I tried to kill myself in May by drinking a bottle of Tylenol. It was my moms birthday, and by far the worst thing I’ve ever done to her. I was at my lowest, struggling with depression that had been there since I was 11. But I can say that since that day, things have been looking up for me. Its been a bumpy road, lots of ups and downs, but its been going up in general. I never thought I would see the day where I would be confident again like I was as a little girl, where I could actually like myself sometimes. For all of you who are struggling with depression, suicide, self-harm, eating disorders, anything- I know how freaking cliché and stupid it sounds but it really gets better. Get help with someone, anyone. It can be a therapist, a friend, family member, even a teacher or co-worker. Just talk or journal. Try to turn your painful thoughts around, the way you word your thoughts can change your view (I was very surprised with this).
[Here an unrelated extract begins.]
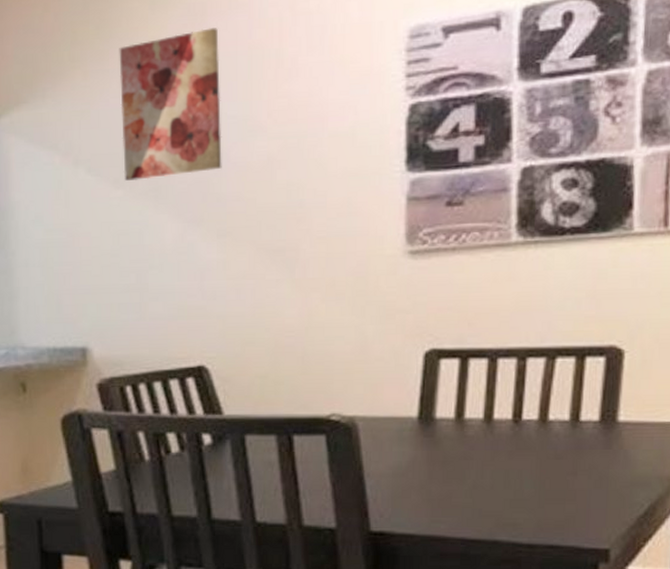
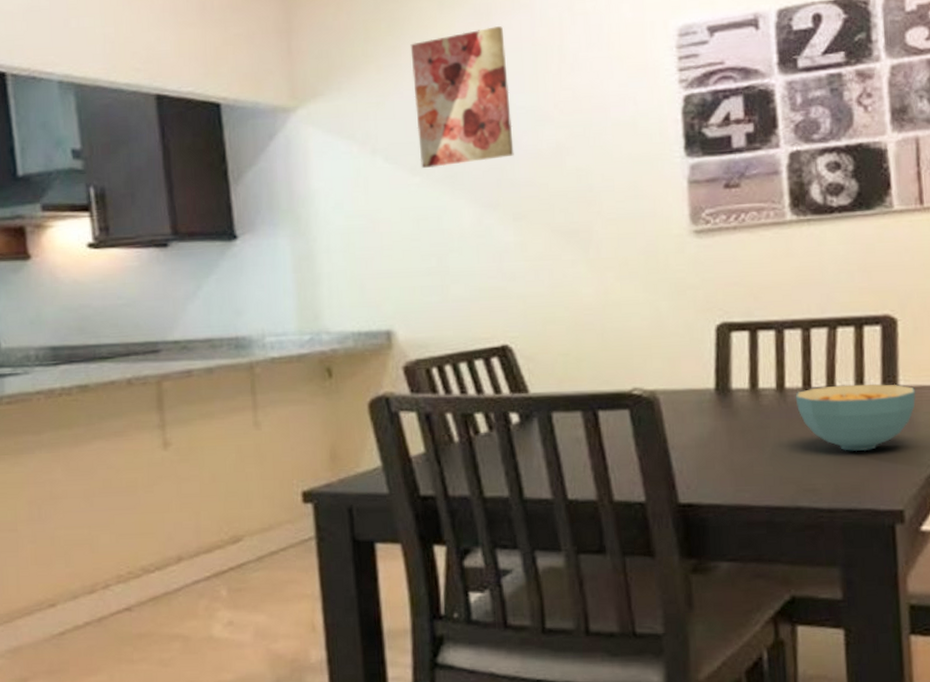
cereal bowl: none [503,418,637,488] -> present [795,384,916,452]

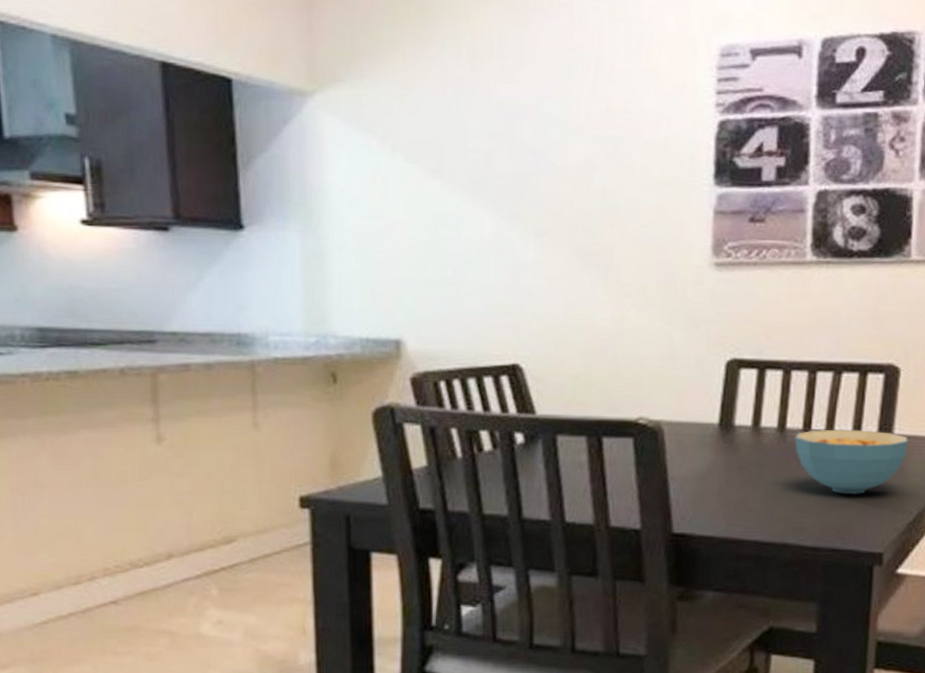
wall art: present [410,26,514,168] -> none [440,24,541,172]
Please don’t kill yourself. I promise you someone in the world values you, you will be missed. You might not see it right now, but someone needs you to be here, without you they will break too. I never thought that I would be able to feel like this again, and I don’t feel like this all the time, but its so much better. It’s like being able to breathe again. I love you all, don’t allow sadness to take your beautiful light out of the world. Sadness doesn’t deserve you, you’re too good.
1 comment
Thank you for this. I too know how vital other people are to my existence, yet i always let my own thoughts forget that and shun people away. I’ll try really hard to not do that this year.